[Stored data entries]
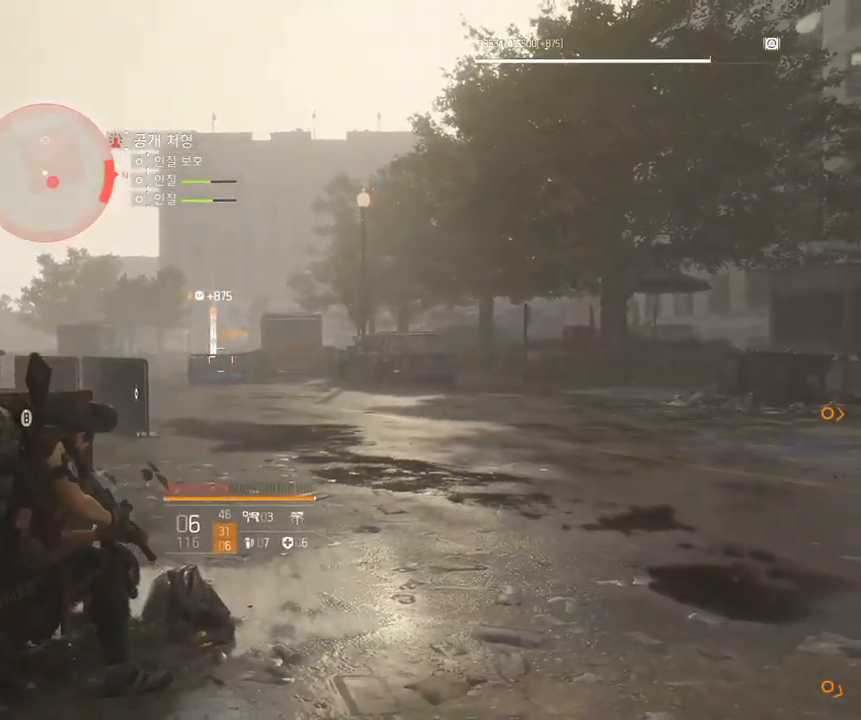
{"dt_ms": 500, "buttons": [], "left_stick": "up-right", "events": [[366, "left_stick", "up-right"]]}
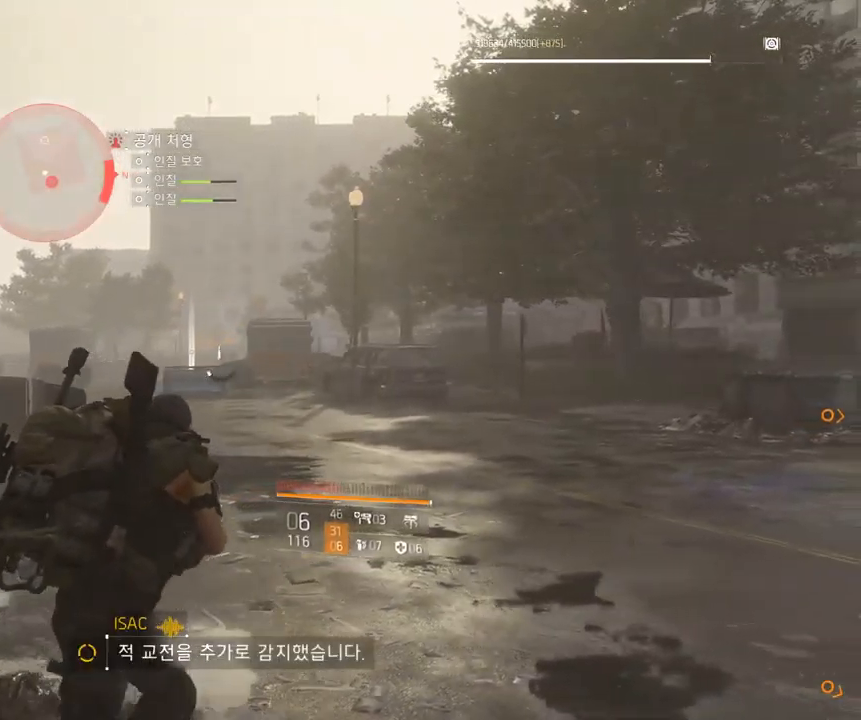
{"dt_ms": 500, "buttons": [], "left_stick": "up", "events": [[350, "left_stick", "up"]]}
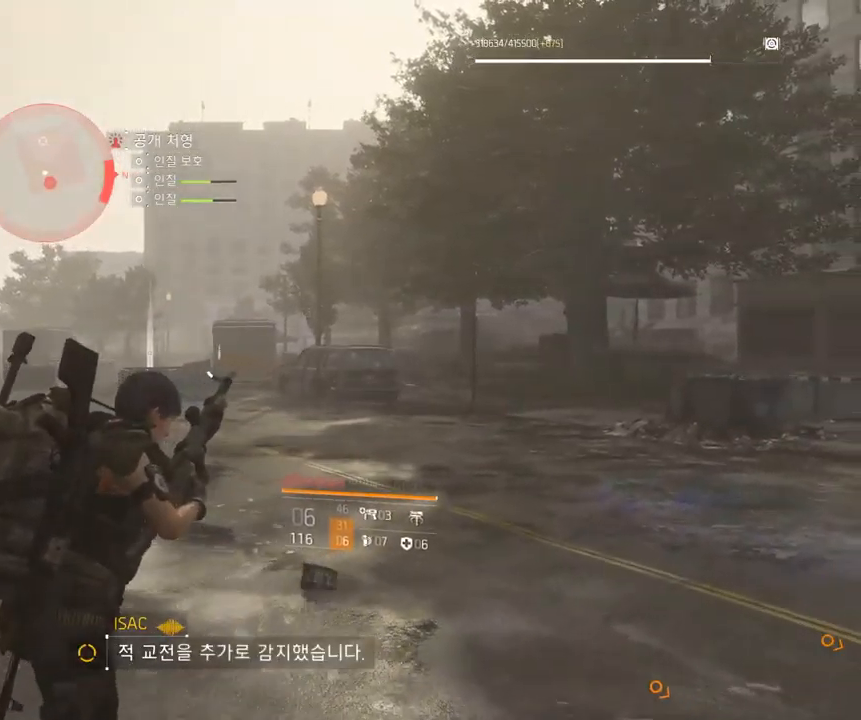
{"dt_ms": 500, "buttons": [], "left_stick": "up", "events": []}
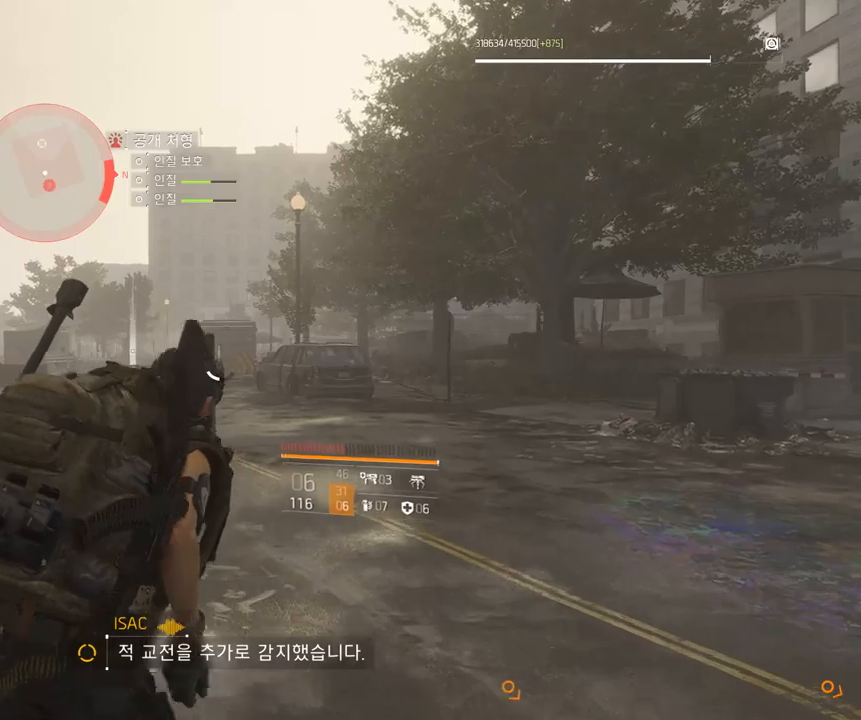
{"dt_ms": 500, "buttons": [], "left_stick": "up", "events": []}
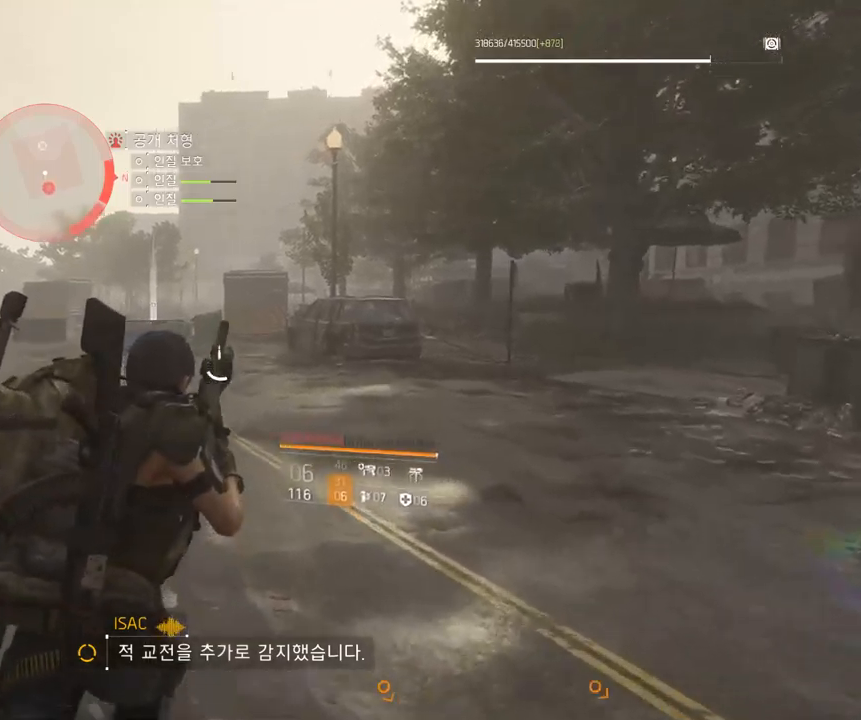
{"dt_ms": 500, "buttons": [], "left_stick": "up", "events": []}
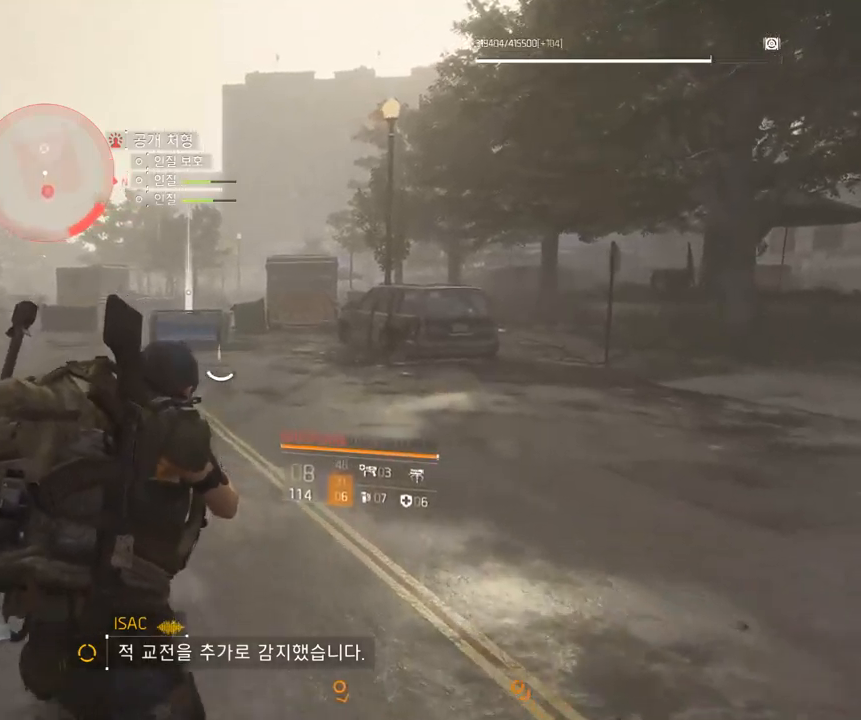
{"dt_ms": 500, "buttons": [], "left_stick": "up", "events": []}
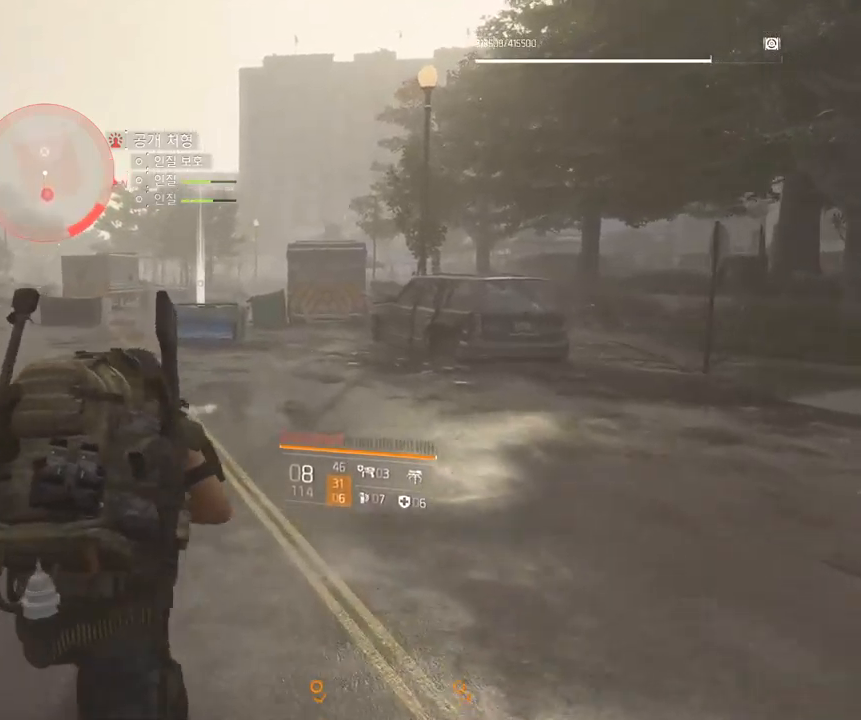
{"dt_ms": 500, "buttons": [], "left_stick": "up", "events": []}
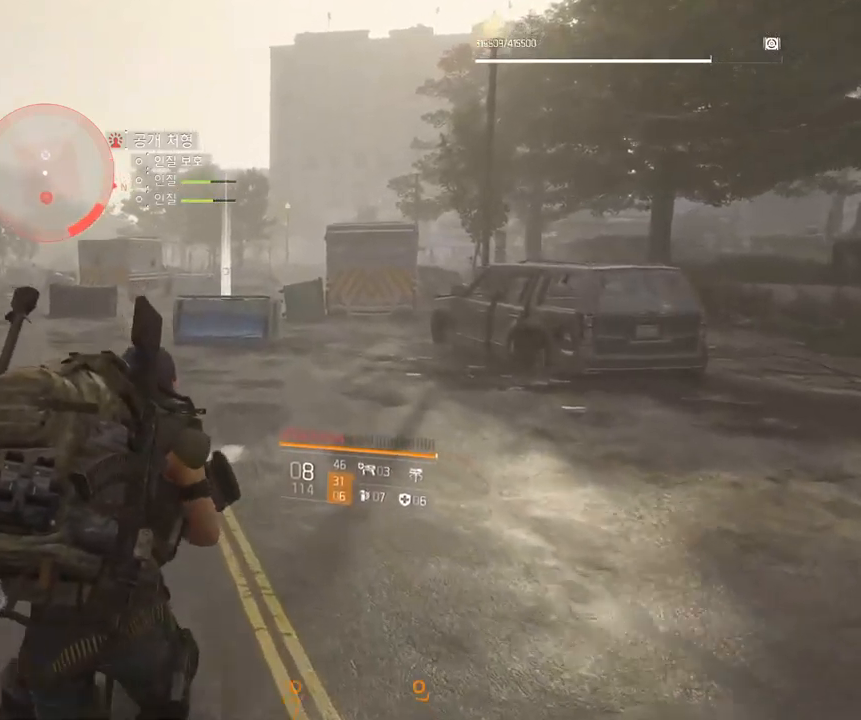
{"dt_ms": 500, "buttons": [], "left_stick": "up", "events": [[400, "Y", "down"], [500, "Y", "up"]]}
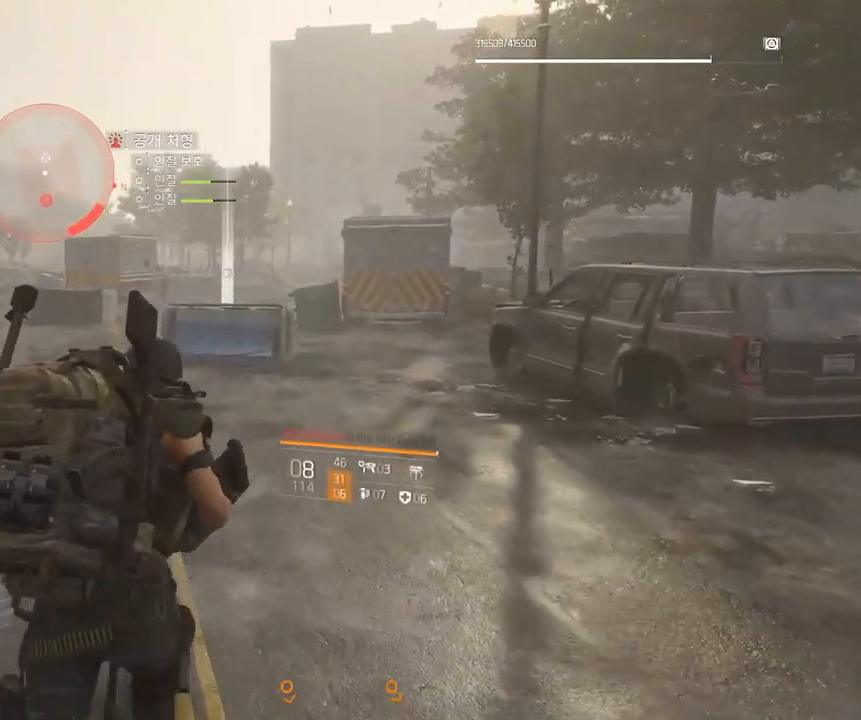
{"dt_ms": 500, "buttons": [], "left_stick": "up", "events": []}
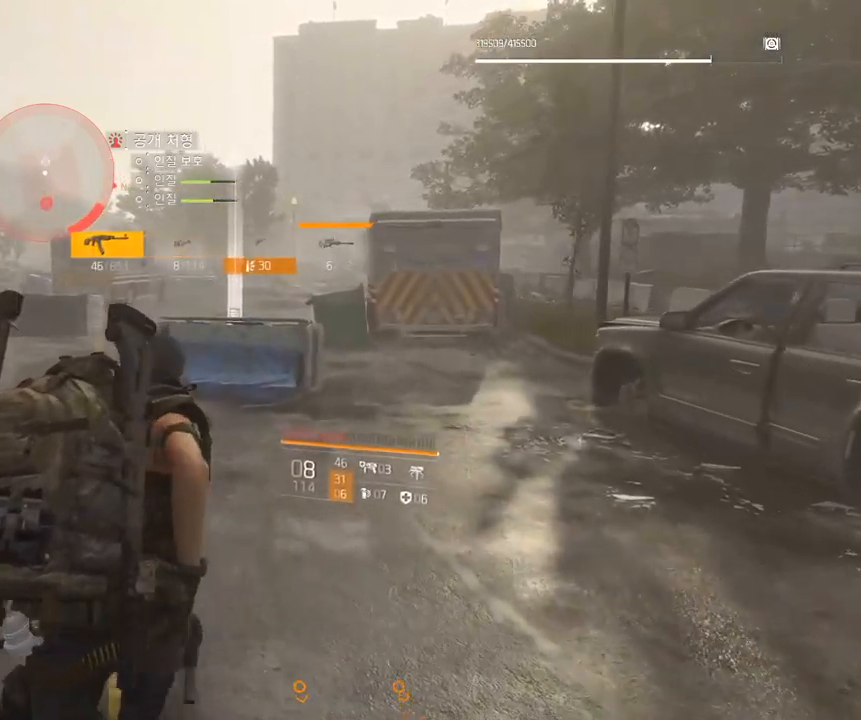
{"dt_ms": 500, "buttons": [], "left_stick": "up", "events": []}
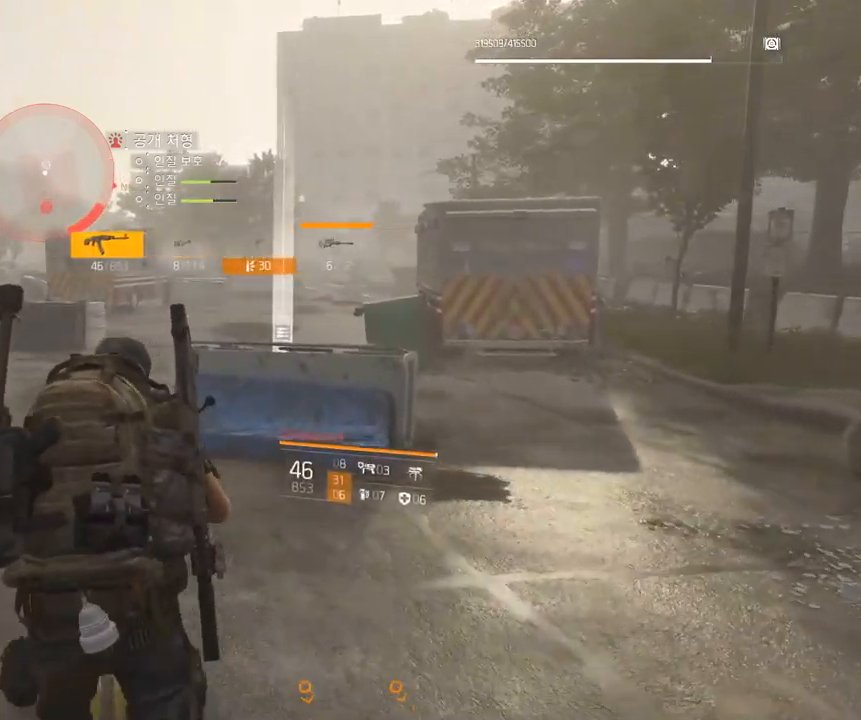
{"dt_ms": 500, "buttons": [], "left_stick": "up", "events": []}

- Activity: Write out the records above exactly as they appear, leaving out any pictures.

- Answer box:
{"dt_ms": 500, "buttons": [], "left_stick": "up-right", "events": [[366, "left_stick", "up-right"]]}
{"dt_ms": 500, "buttons": [], "left_stick": "up", "events": [[350, "left_stick", "up"]]}
{"dt_ms": 500, "buttons": [], "left_stick": "up", "events": []}
{"dt_ms": 500, "buttons": [], "left_stick": "up", "events": []}
{"dt_ms": 500, "buttons": [], "left_stick": "up", "events": []}
{"dt_ms": 500, "buttons": [], "left_stick": "up", "events": []}
{"dt_ms": 500, "buttons": [], "left_stick": "up", "events": []}
{"dt_ms": 500, "buttons": [], "left_stick": "up", "events": [[400, "Y", "down"], [500, "Y", "up"]]}
{"dt_ms": 500, "buttons": [], "left_stick": "up", "events": []}
{"dt_ms": 500, "buttons": [], "left_stick": "up", "events": []}
{"dt_ms": 500, "buttons": [], "left_stick": "up", "events": []}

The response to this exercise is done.